Activity:
Look through the data below. Show each line where the string "пассажирские" occurs.

-*-*-

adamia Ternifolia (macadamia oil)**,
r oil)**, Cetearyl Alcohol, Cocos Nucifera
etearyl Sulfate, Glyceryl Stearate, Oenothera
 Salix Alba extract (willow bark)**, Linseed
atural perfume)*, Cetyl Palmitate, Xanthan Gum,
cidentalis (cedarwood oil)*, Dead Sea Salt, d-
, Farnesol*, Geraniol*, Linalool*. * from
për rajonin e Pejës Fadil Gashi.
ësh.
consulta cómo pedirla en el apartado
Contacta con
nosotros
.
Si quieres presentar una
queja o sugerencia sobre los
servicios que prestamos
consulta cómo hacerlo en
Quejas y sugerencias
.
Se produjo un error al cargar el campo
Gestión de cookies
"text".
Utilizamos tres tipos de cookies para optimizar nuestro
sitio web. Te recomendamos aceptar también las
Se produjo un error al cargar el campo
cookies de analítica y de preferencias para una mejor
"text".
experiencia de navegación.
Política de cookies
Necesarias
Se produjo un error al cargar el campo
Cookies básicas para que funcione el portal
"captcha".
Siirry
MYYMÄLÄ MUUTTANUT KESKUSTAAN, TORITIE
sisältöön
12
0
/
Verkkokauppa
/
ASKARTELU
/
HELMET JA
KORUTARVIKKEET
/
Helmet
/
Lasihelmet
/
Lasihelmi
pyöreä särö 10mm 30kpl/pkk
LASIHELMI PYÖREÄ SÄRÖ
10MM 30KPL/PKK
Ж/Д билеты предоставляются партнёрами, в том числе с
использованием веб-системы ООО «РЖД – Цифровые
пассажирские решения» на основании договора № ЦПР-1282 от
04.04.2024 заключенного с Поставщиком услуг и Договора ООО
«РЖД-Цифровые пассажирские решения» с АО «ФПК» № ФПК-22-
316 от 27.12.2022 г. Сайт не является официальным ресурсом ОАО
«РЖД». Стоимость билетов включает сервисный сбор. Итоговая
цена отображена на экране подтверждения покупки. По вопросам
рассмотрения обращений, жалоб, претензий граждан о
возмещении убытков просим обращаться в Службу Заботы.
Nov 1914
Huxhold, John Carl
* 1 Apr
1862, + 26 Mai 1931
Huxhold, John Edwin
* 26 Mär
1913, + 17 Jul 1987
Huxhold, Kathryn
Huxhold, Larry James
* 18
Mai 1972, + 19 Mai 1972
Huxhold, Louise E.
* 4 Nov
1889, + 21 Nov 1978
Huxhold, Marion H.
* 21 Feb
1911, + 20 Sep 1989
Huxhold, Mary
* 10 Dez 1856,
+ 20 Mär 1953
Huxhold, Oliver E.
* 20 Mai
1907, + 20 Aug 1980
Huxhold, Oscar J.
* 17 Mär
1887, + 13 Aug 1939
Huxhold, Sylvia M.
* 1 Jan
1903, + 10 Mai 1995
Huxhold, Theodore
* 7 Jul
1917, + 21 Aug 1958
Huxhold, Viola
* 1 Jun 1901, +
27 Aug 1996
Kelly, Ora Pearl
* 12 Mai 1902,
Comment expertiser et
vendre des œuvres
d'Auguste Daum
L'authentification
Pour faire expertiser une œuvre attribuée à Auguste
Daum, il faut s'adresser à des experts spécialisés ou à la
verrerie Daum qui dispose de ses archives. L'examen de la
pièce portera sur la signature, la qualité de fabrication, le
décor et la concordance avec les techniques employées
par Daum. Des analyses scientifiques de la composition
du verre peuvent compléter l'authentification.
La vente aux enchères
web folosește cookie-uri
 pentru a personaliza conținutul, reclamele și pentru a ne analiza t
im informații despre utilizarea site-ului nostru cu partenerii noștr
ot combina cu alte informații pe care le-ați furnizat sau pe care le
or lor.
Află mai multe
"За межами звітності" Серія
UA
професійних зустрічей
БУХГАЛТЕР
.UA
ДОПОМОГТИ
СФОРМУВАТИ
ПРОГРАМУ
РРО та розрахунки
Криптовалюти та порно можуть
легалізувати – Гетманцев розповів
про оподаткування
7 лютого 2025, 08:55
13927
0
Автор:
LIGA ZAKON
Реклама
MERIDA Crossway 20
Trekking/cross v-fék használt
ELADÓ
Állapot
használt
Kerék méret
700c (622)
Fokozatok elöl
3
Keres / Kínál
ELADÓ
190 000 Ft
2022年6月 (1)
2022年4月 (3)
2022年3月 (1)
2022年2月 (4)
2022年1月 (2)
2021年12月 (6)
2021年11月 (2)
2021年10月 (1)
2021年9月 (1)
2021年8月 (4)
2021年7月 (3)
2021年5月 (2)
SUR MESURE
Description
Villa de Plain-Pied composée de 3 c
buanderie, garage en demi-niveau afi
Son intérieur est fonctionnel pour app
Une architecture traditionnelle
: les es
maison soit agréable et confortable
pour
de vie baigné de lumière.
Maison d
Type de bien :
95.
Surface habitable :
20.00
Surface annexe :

-*-*-

Expected answer:
пассажирские решения» на основании договора № ЦПР-1282 от
«РЖД-Цифровые пассажирские решения» с АО «ФПК» № ФПК-22-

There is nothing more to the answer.